[Task inputs]
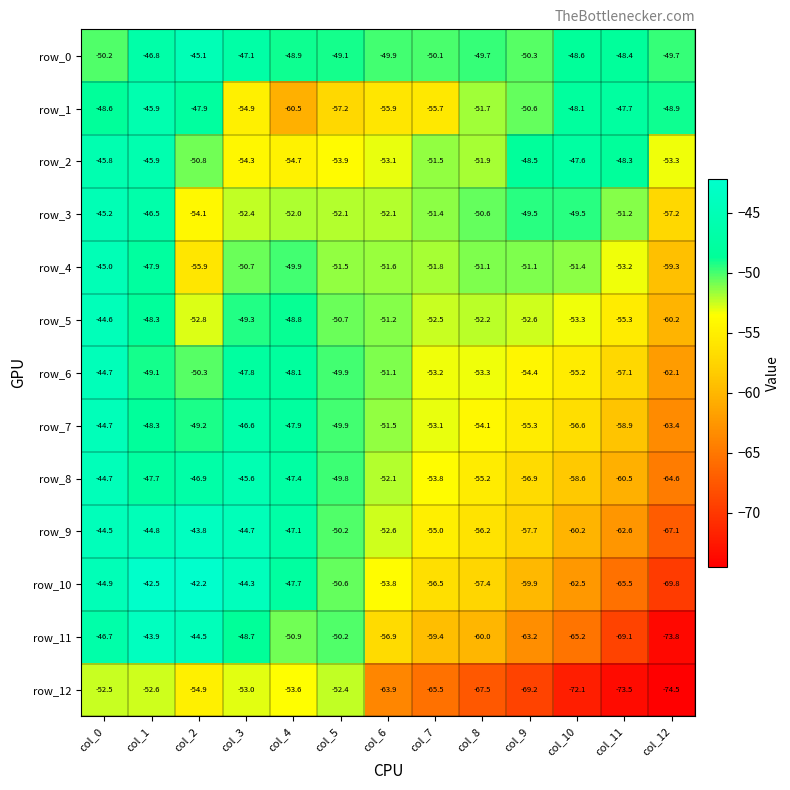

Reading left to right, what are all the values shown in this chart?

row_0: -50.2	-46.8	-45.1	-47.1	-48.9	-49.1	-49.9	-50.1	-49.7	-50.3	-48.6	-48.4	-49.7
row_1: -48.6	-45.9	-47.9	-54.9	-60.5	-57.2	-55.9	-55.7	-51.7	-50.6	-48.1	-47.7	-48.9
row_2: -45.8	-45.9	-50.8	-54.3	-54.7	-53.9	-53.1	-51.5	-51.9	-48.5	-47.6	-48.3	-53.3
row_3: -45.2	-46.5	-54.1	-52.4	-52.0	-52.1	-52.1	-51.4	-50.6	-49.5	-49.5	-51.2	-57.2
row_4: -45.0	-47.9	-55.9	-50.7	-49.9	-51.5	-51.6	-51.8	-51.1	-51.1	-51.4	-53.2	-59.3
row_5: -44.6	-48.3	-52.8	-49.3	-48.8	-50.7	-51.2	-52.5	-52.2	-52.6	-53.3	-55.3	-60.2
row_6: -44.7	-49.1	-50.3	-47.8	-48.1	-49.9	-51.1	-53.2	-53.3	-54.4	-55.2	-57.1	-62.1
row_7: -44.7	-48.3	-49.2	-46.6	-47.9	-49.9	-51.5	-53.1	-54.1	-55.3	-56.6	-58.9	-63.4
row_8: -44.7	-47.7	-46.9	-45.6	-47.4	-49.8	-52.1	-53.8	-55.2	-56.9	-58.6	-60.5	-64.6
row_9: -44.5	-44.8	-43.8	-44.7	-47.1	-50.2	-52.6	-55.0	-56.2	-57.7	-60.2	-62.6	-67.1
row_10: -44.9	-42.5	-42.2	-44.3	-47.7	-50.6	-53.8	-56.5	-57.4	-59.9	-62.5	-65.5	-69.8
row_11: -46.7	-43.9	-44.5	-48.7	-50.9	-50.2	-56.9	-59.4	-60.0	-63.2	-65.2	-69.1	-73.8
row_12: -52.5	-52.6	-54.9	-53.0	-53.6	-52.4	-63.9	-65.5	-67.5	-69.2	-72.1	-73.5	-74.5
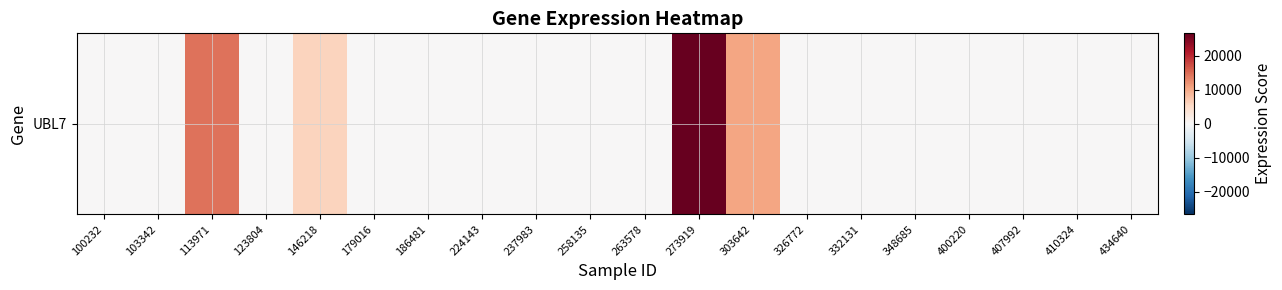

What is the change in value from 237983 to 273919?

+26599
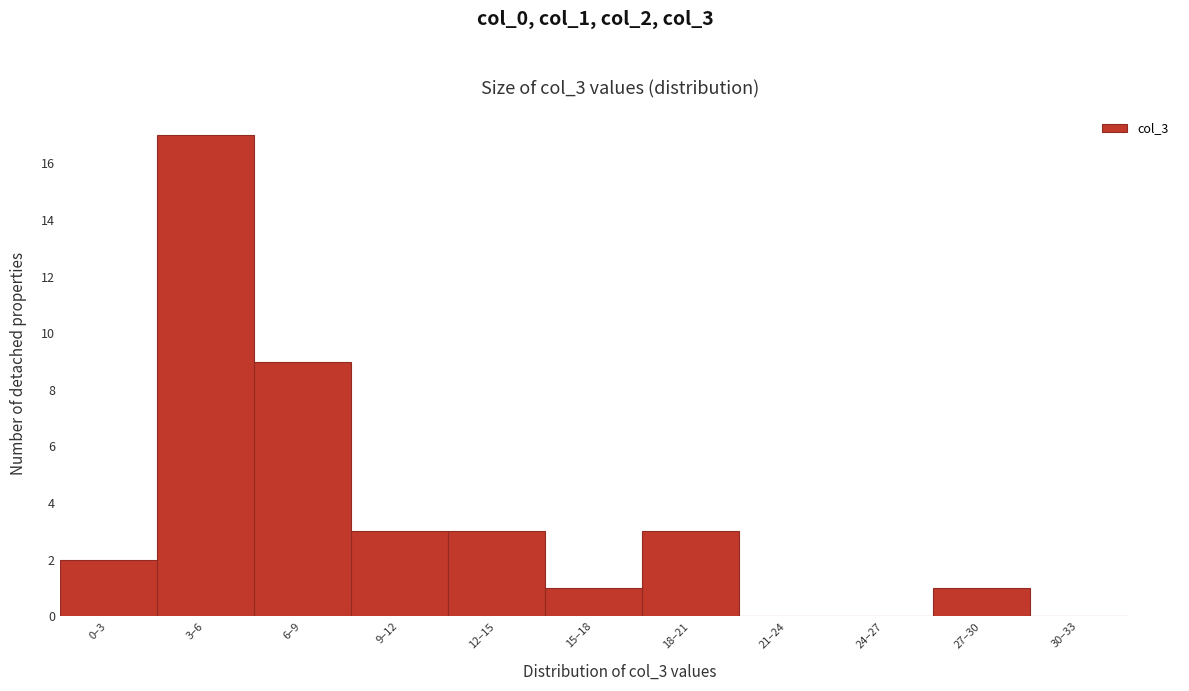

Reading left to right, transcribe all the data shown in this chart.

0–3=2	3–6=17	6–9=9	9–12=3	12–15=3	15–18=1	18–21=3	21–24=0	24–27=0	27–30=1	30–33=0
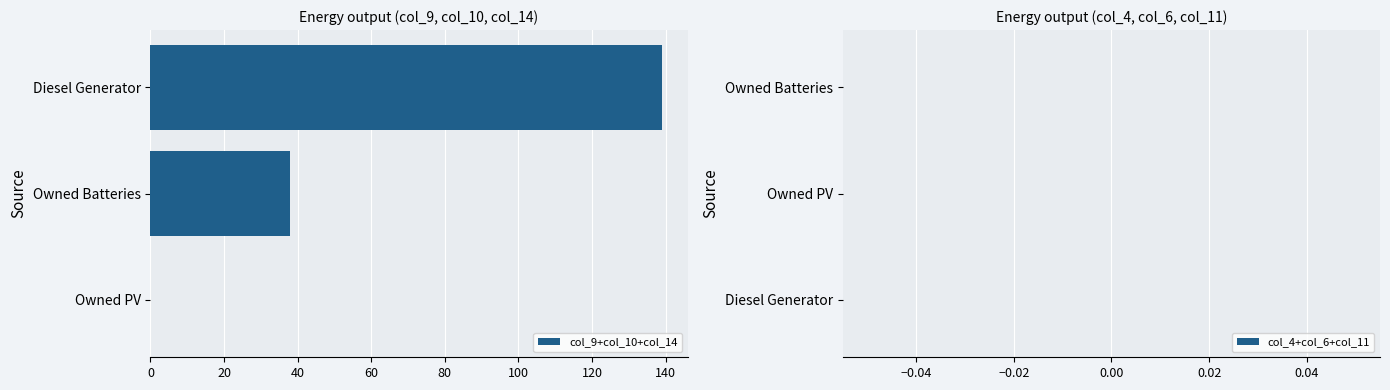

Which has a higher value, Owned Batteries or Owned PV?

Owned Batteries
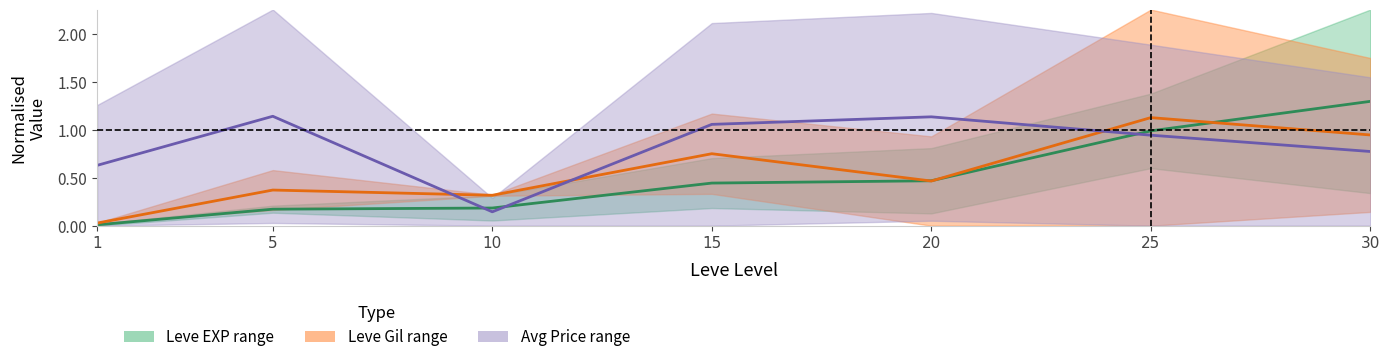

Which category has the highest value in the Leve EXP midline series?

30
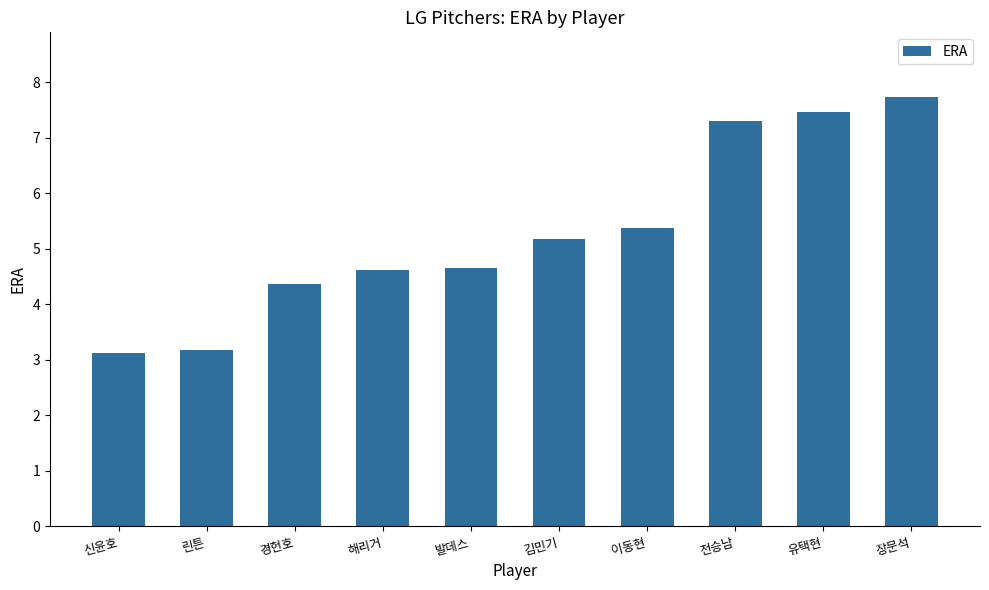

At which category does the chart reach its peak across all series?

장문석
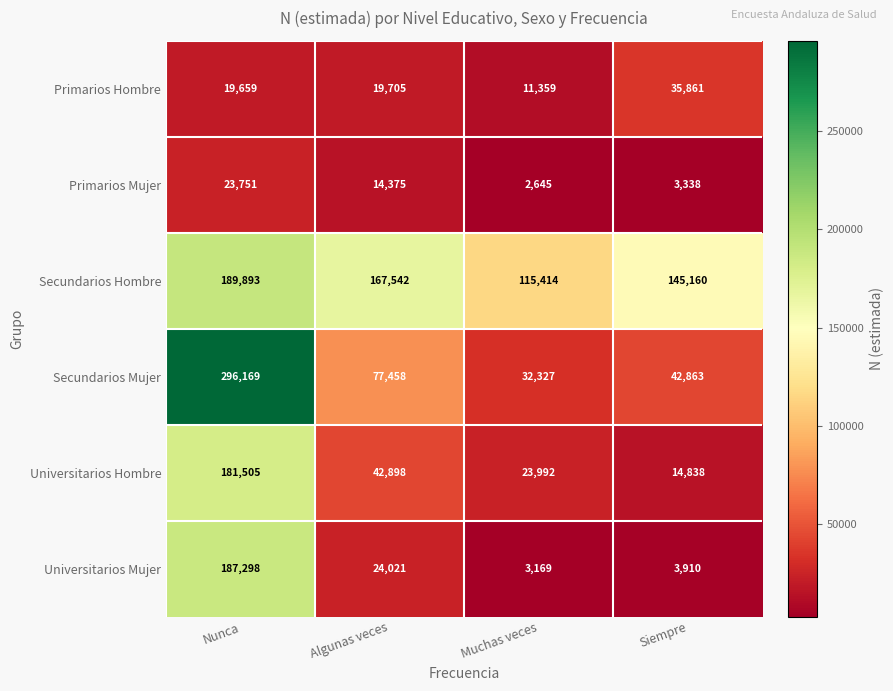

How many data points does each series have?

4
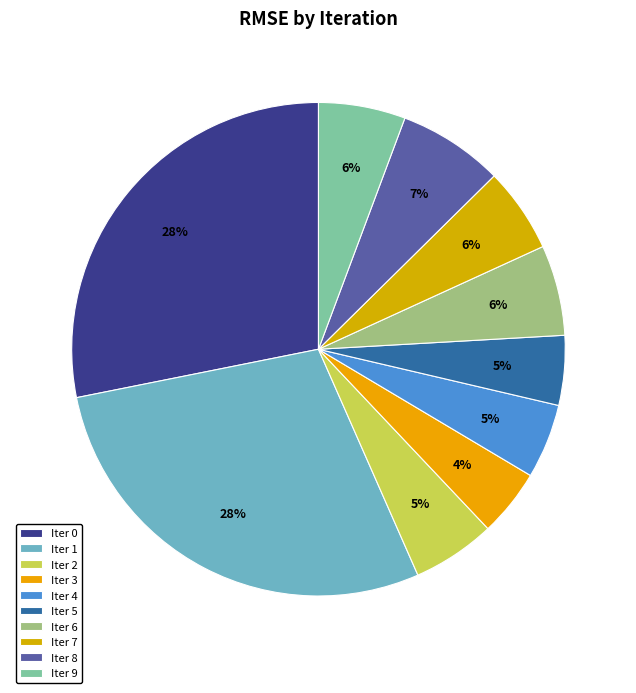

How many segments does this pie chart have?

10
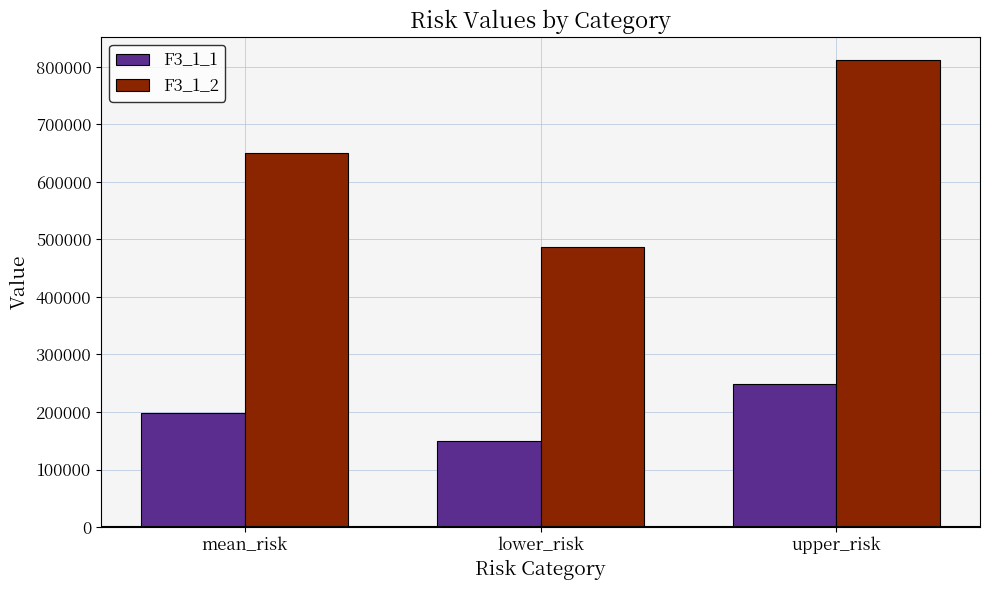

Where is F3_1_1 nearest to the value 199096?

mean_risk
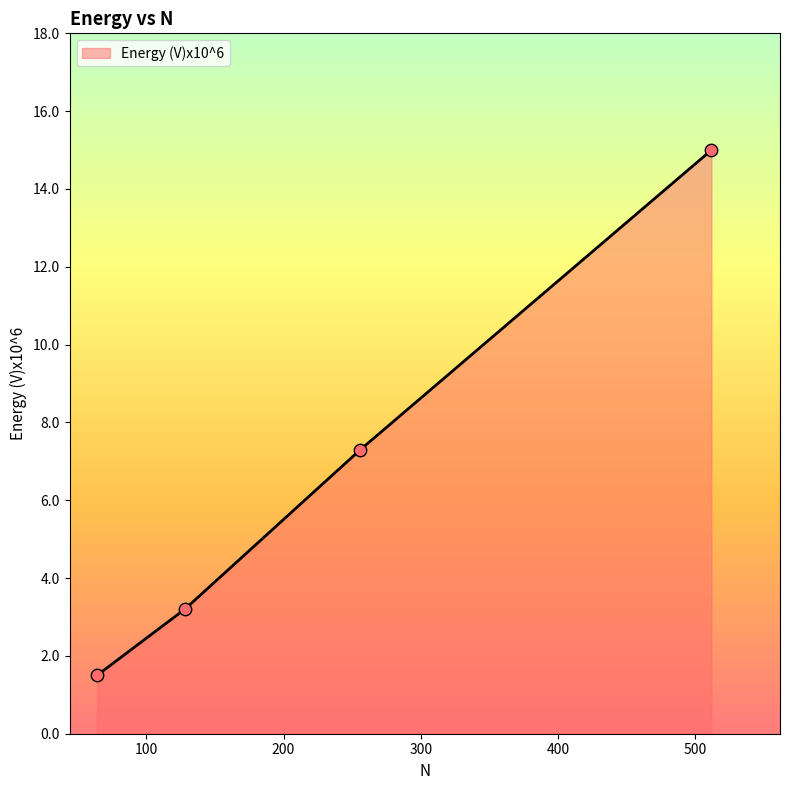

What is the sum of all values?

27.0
[/Task inputs]
Exercise |
Swap every "chart" in the rows above for "graph" and write the rows out again with nothing else changed. Leave out the pictures.

Exercise solution |
Reading left to right, what are all the values shown in this graph?

row_0: -50.2	-46.8	-45.1	-47.1	-48.9	-49.1	-49.9	-50.1	-49.7	-50.3	-48.6	-48.4	-49.7
row_1: -48.6	-45.9	-47.9	-54.9	-60.5	-57.2	-55.9	-55.7	-51.7	-50.6	-48.1	-47.7	-48.9
row_2: -45.8	-45.9	-50.8	-54.3	-54.7	-53.9	-53.1	-51.5	-51.9	-48.5	-47.6	-48.3	-53.3
row_3: -45.2	-46.5	-54.1	-52.4	-52.0	-52.1	-52.1	-51.4	-50.6	-49.5	-49.5	-51.2	-57.2
row_4: -45.0	-47.9	-55.9	-50.7	-49.9	-51.5	-51.6	-51.8	-51.1	-51.1	-51.4	-53.2	-59.3
row_5: -44.6	-48.3	-52.8	-49.3	-48.8	-50.7	-51.2	-52.5	-52.2	-52.6	-53.3	-55.3	-60.2
row_6: -44.7	-49.1	-50.3	-47.8	-48.1	-49.9	-51.1	-53.2	-53.3	-54.4	-55.2	-57.1	-62.1
row_7: -44.7	-48.3	-49.2	-46.6	-47.9	-49.9	-51.5	-53.1	-54.1	-55.3	-56.6	-58.9	-63.4
row_8: -44.7	-47.7	-46.9	-45.6	-47.4	-49.8	-52.1	-53.8	-55.2	-56.9	-58.6	-60.5	-64.6
row_9: -44.5	-44.8	-43.8	-44.7	-47.1	-50.2	-52.6	-55.0	-56.2	-57.7	-60.2	-62.6	-67.1
row_10: -44.9	-42.5	-42.2	-44.3	-47.7	-50.6	-53.8	-56.5	-57.4	-59.9	-62.5	-65.5	-69.8
row_11: -46.7	-43.9	-44.5	-48.7	-50.9	-50.2	-56.9	-59.4	-60.0	-63.2	-65.2	-69.1	-73.8
row_12: -52.5	-52.6	-54.9	-53.0	-53.6	-52.4	-63.9	-65.5	-67.5	-69.2	-72.1	-73.5	-74.5

What is the change in value from 237983 to 273919?

+26599

Reading left to right, transcribe all the data shown in this graph.

0–3=2	3–6=17	6–9=9	9–12=3	12–15=3	15–18=1	18–21=3	21–24=0	24–27=0	27–30=1	30–33=0

Which has a higher value, Owned Batteries or Owned PV?

Owned Batteries

Which category has the highest value in the Leve EXP midline series?

30

At which category does the graph reach its peak across all series?

장문석

How many data points does each series have?

4

How many segments does this pie graph have?

10

Where is F3_1_1 nearest to the value 199096?

mean_risk

What is the sum of all values?

27.0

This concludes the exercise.